# Help, We need ideas for shelter



## pseank (Feb 22, 2010)

My Wife and I built our home on my father inlaws small horse farm of 25 acres 10 years ago. He gave my wife a saddlebred foal and then me a QH. They are not purebred. Anyway, he was of the belief that all he needed to do was outlive his barn, fencing and pasture. Well he did. Now we will have approx 19 acres with about 4 acres pasture. The barn is close to collapse. Recent snow load scared the bejeezers out of me. He left 3 horses 2 of which are old and merely lawn ornaments and our 2. This leaves us with 5 horses and a limited income to care for them. We do not want to have the old girls sent for dog food, but we cannot afford a barn to support 5 horses. We plan to sell one horse and take care of the other 4 until the 2 old girls go the the great plains in the sky. Does anybody have good ideas on possibe temporary shelter, and also on hay storage. We use 6-700 bales a year with 5 horses. We would love a barn with 3 stalls but enough shelter for 4. They stay turned out all the time. We also need to fence. I love the safe fence electric but welcome ideas. Thanks for any ideas


----------



## maura (Nov 21, 2009)

An aluminum carport, the kind you see advertised for $600 or $ 700 dollars, works perfectly for hay. For a little more money, you can close in the sides and ends. If you need to lower cost, close the sides and use tarps to close off the ends for now.

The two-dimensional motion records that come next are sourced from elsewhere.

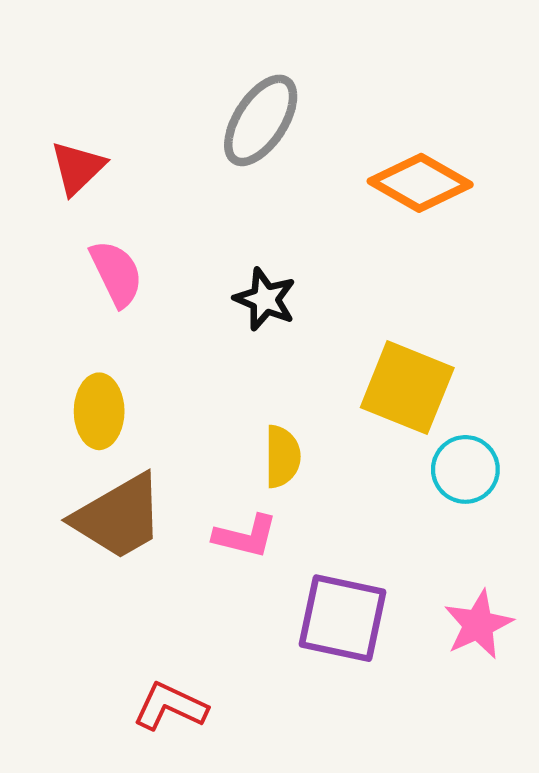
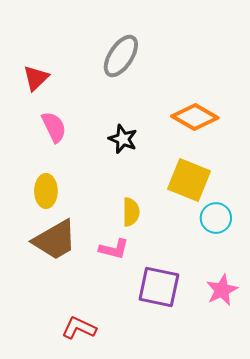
orange diamond: (420, 183) -> (195, 117), moved

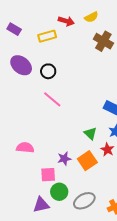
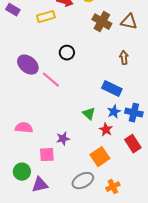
purple ellipse: (21, 65) -> (28, 65), moved
black circle: (48, 71) -> (67, 53), moved
orange square: (87, 161) -> (100, 157), moved
green circle: (59, 192) -> (22, 172), moved

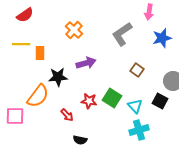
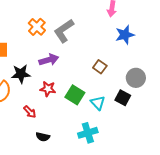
gray L-shape: (122, 34) -> (64, 31), moved
red star: (89, 101) -> (48, 89), moved
cyan cross: (139, 130) -> (88, 133), moved

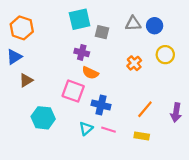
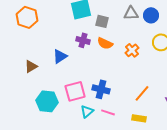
blue triangle: (14, 57) -> (60, 56), moved
orange semicircle: (90, 73) -> (105, 43), moved
pink square: (73, 91) -> (75, 91), moved, turned -35

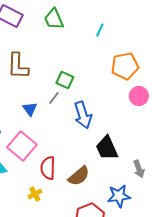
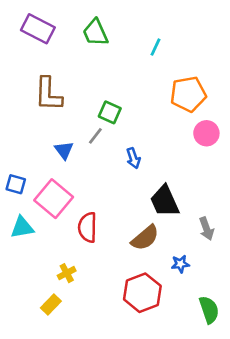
blue arrow: (83, 115) -> (133, 158), size x0.6
brown semicircle: (79, 176) -> (145, 238), moved
yellow cross: (35, 194) -> (67, 273), moved
blue star: (119, 196) -> (180, 264), size x0.6

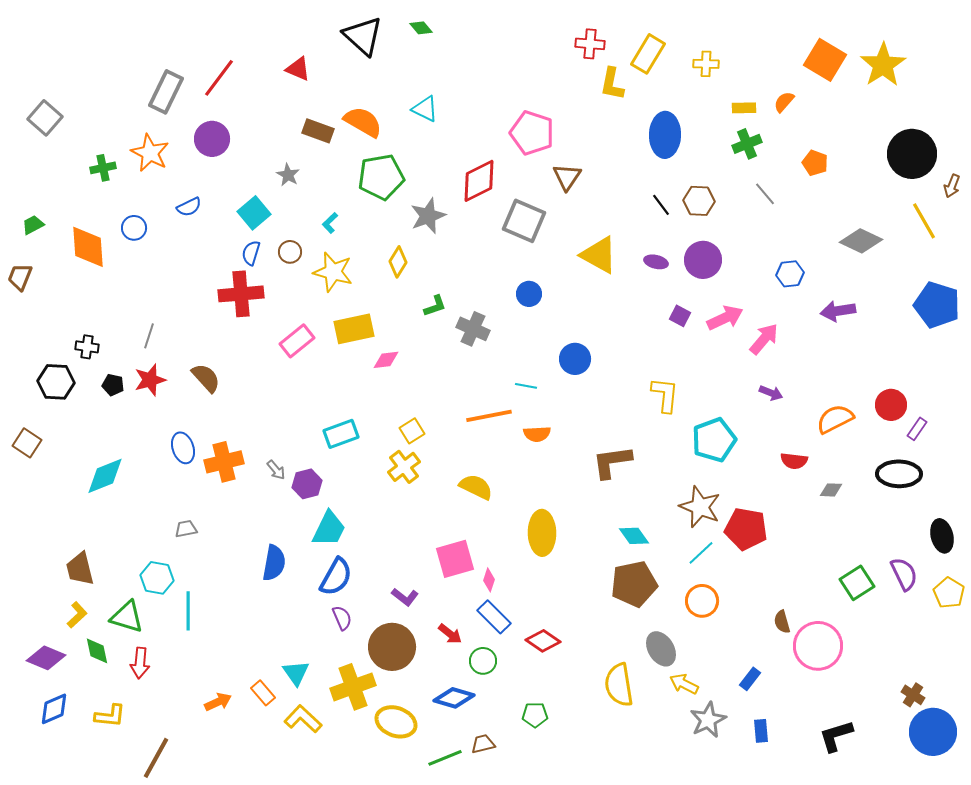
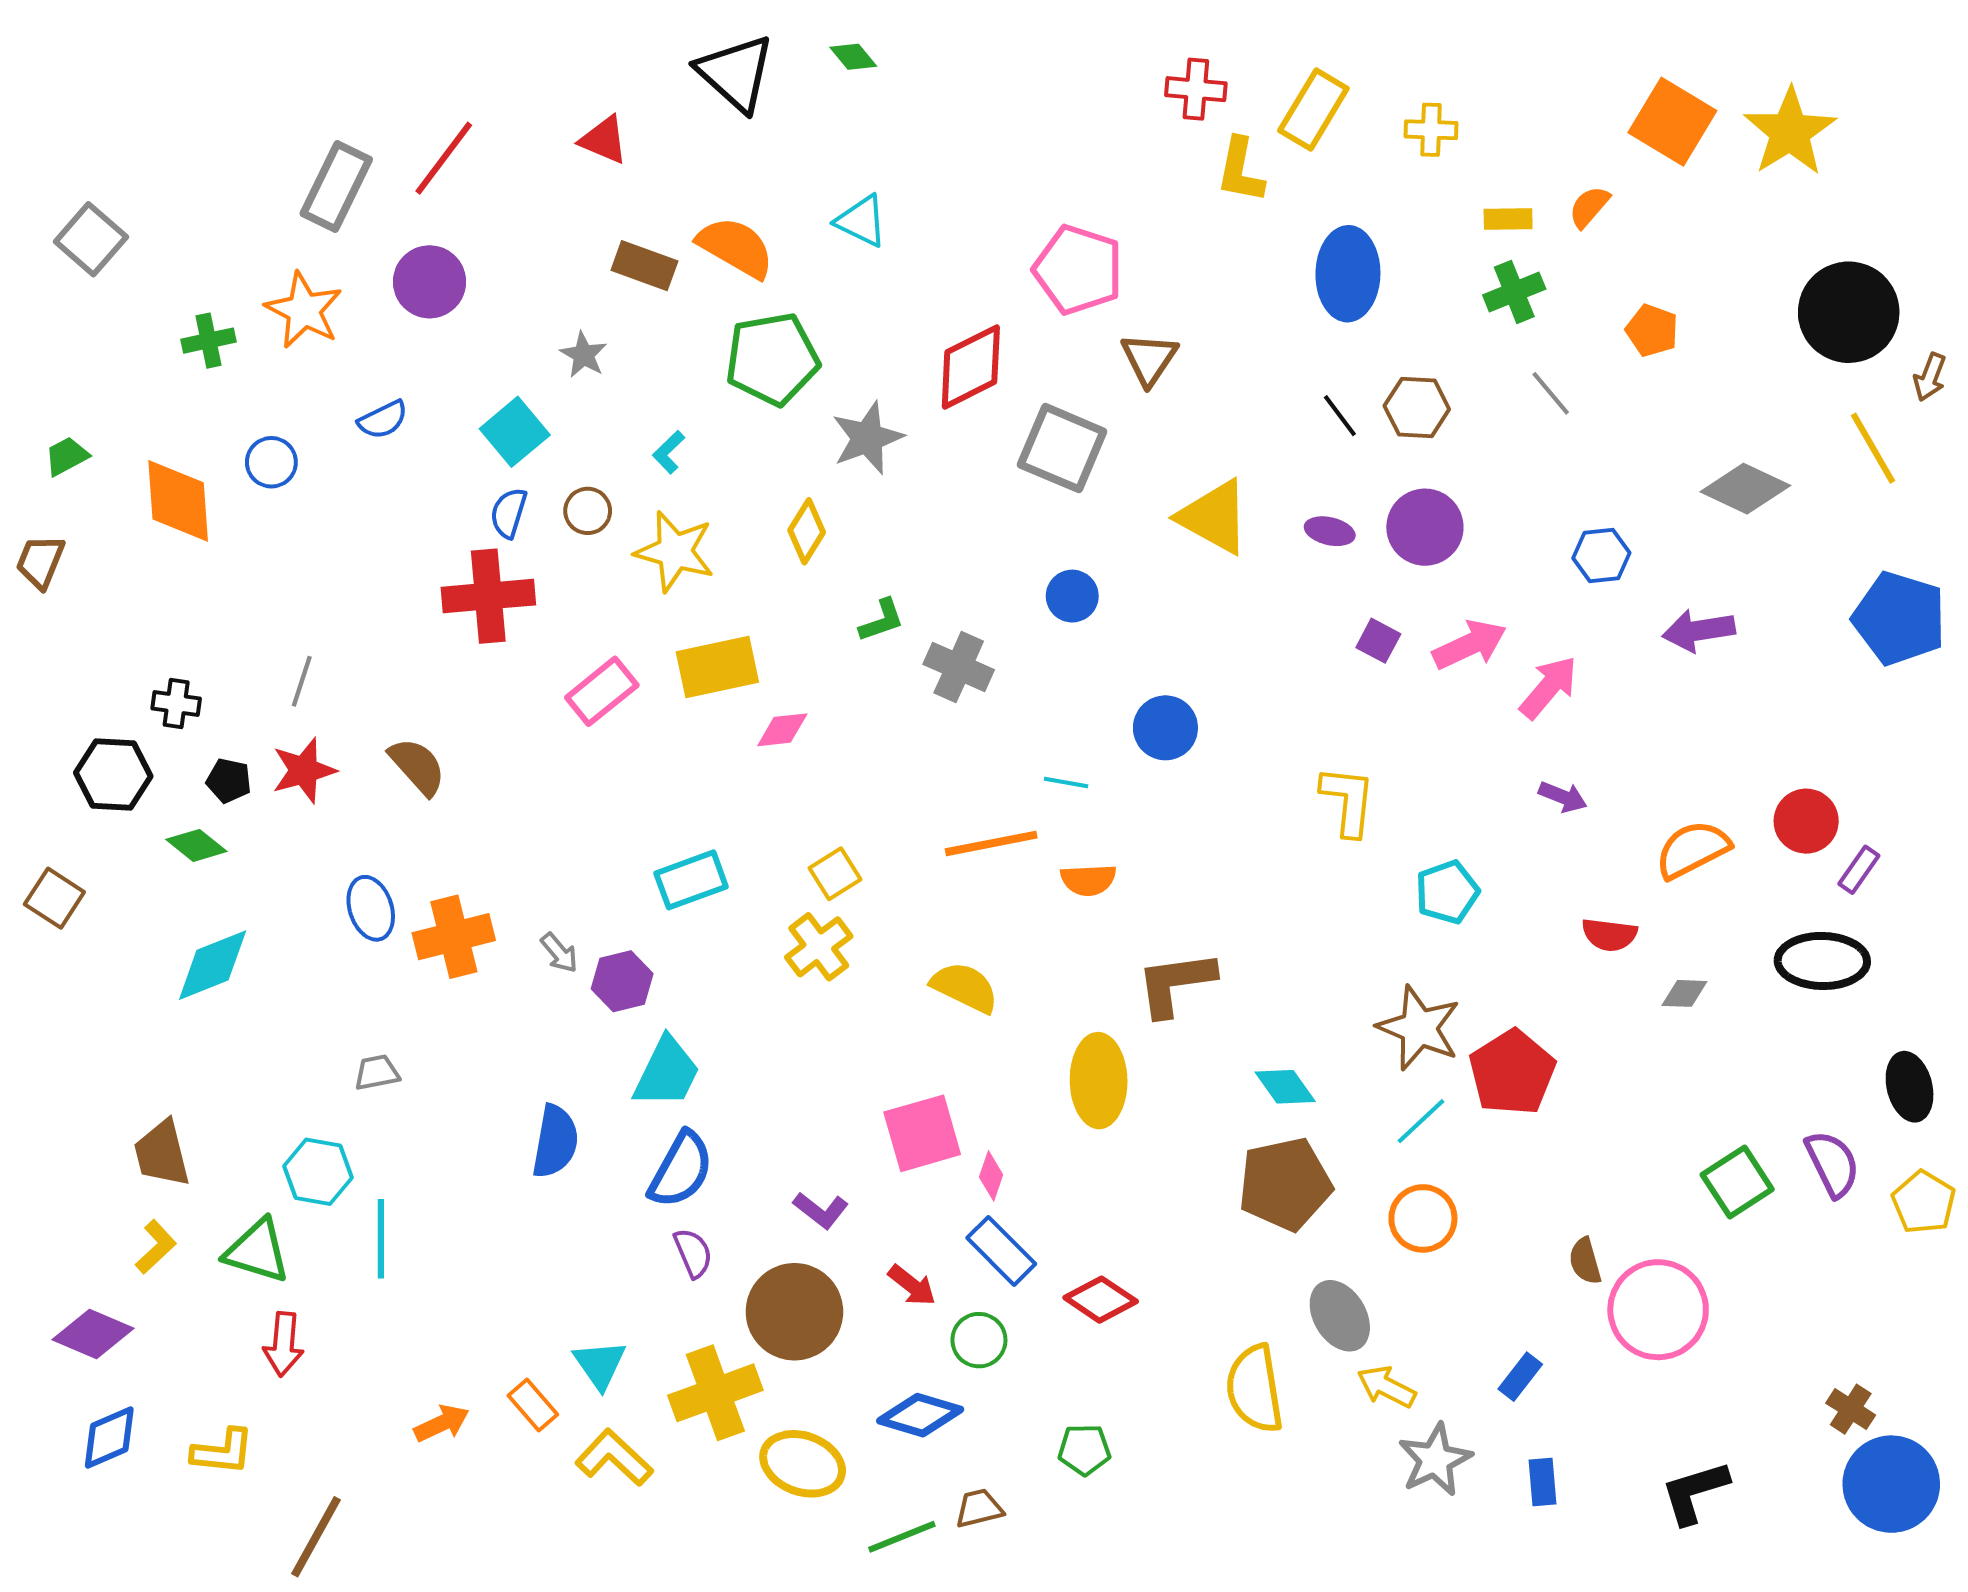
cyan pentagon: (714, 440) -> (1447, 892), size x0.7
brown L-shape: (612, 462) -> (1176, 983), moved
red pentagon: (746, 529) -> (1512, 1072), turned 30
green diamond: (97, 651) -> (196, 845), moved, turned -40

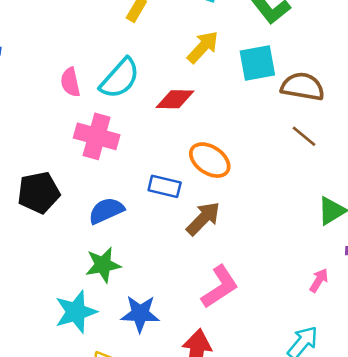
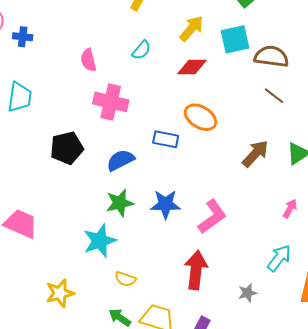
cyan semicircle: (120, 78) -> (141, 50), moved, size x0.6
red diamond: (175, 99) -> (192, 67), moved
brown arrow: (203, 219) -> (255, 154), moved
blue star: (140, 314) -> (166, 204), moved

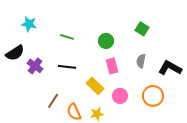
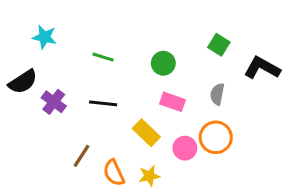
pink rectangle: (112, 66) -> (173, 102), turned -56
black L-shape: (170, 68) -> (262, 68), moved
orange circle: (153, 96) -> (216, 137), moved

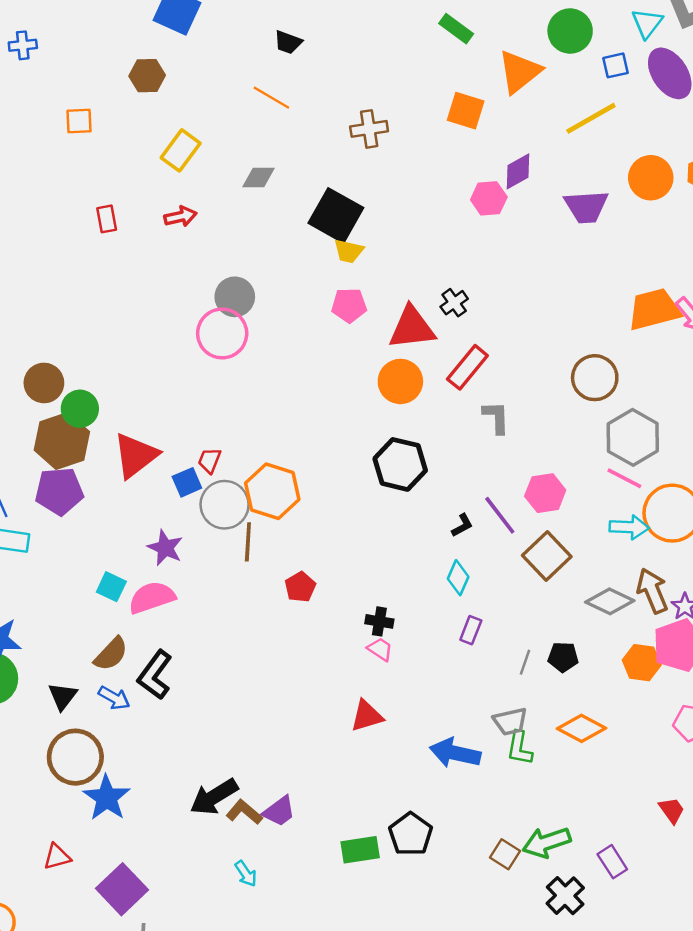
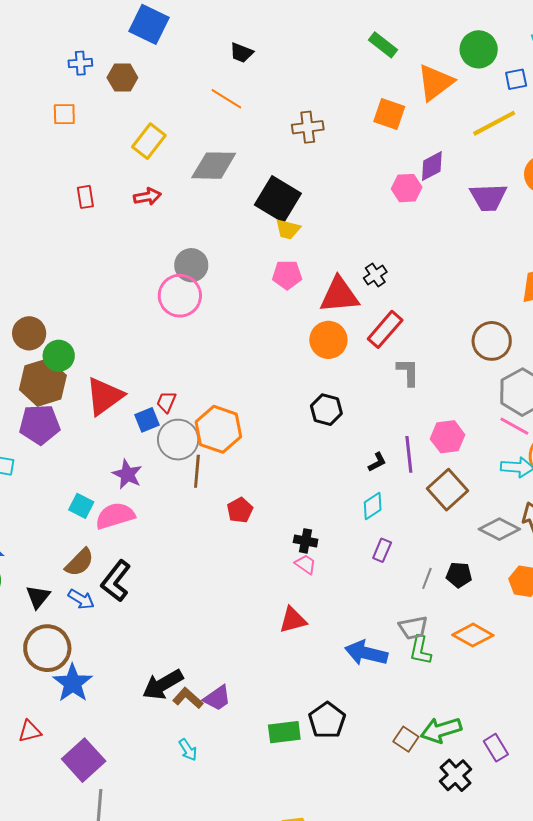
blue cross: (23, 45) -> (80, 63), moved
gray diamond: (258, 178) -> (214, 166), size x1.6
black hexagon: (400, 464) -> (326, 410), size x0.7
purple line: (500, 515) -> (409, 454), turned 30
cyan diamond: (458, 578) -> (373, 506), turned 32

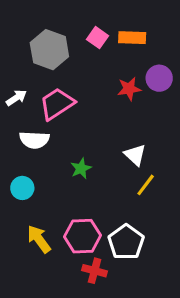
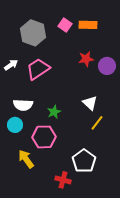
purple circle: (159, 78) -> (107, 66), moved
white semicircle: (34, 140) -> (23, 105), moved
pink hexagon: (82, 236) -> (44, 137), moved

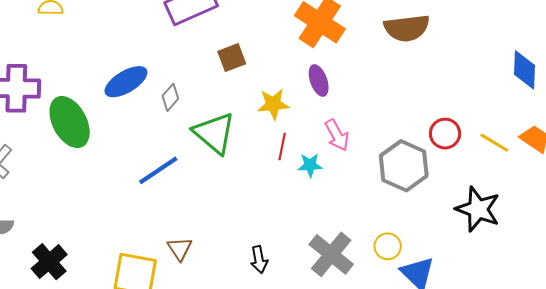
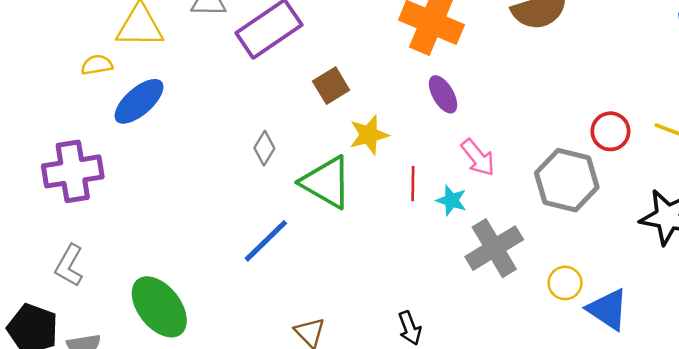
blue ellipse: (126, 82) -> (139, 101), moved
yellow star: (273, 104) -> (369, 135), moved
green ellipse: (70, 122) -> (159, 307), moved
cyan star: (310, 165) -> (451, 200), turned 30
gray cross: (331, 254) -> (494, 248), moved, turned 30

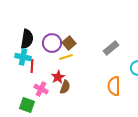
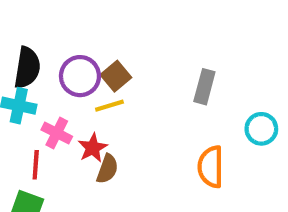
gray rectangle: (111, 48) -> (204, 87), turned -35
red line: (32, 66) -> (36, 165), moved
pink cross: (41, 89) -> (57, 133), moved

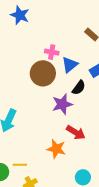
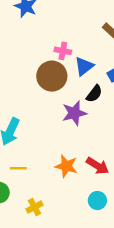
red arrow: (76, 132) -> (97, 166), moved
yellow line: (20, 165) -> (18, 168), moved

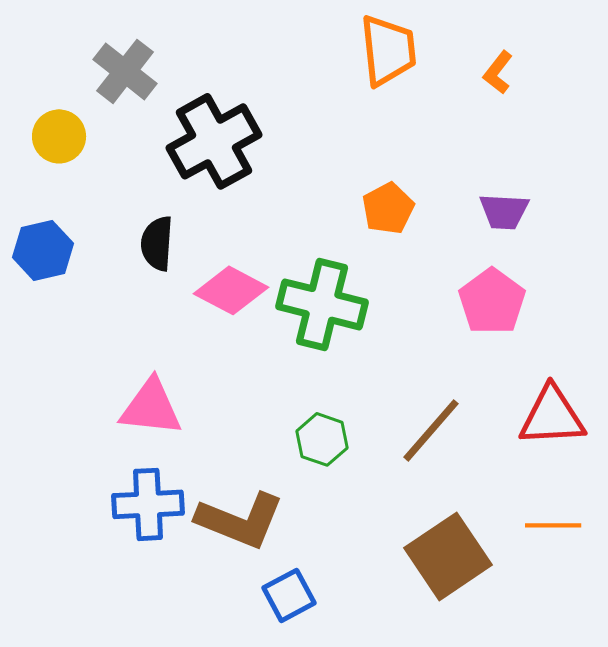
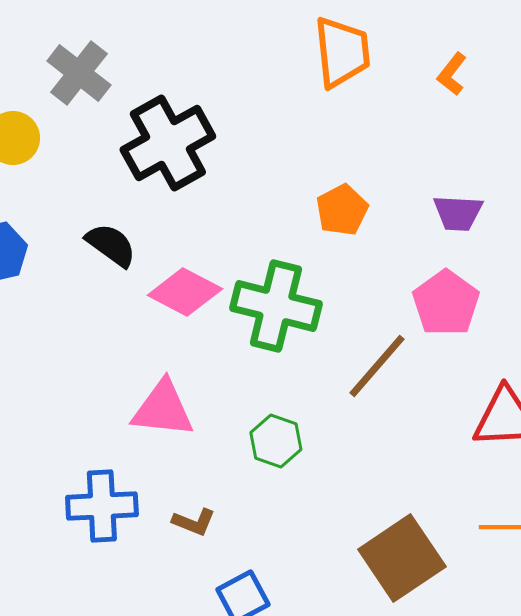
black semicircle: (157, 243) -> (111, 245), turned 122
pink triangle: (151, 407) -> (163, 409), moved
brown line: (431, 430) -> (377, 366), moved
brown L-shape: (240, 520) -> (194, 522), size x0.5

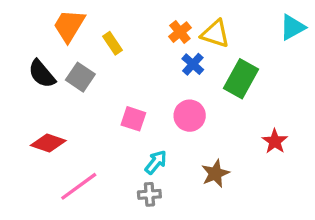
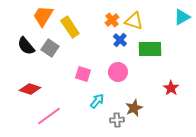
yellow rectangle: (112, 43) -> (70, 27), size x1.5
green rectangle: (241, 79) -> (150, 49), turned 60
gray cross: (149, 194) -> (117, 120), moved

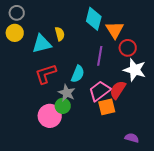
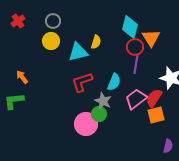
yellow semicircle: (60, 34) -> (96, 42), turned 32
red circle: (128, 48) -> (135, 47), moved
orange square: (107, 107) -> (156, 115), moved
purple semicircle: (132, 138) -> (168, 146), turned 88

As for a barn, I would either build a large run in shed for now or put up supports and a roof on the footprint of the size barn you'd eventually like to have - just the poles and roof. Finish the side that faces the prevailing wind if you have the money. That's adequate shelter for now, and a place out of the rain. You can make stalls as needed with livestock panels (metal corral panels) and finish the rest of the barn as you have money and time.


----------



## ShutUpJoe (Nov 10, 2009)

They have temporary tarp shelters, you can get them at tractor supply. They aren't expensive and they are pretty sturdy. The only problem is some horses won't go under them.

Can you rebuild your old barn? Use the wood to rebuild it? Or is it bad wood? You could look around for someone who wants an old barn torn down and use some wood from it.


----------



## pseank (Feb 22, 2010)

The old barn was built as a milking barn in the 20's, it is a cool barn but they ran out of funds and or tin and part of the roof was roll roofing. The roof is rotted, the second floor is rotted and worst of all the barn is on property that when my father in laws estate is finaly settled it likely will not be on our property so we gotta go another route. Thanks for the response


----------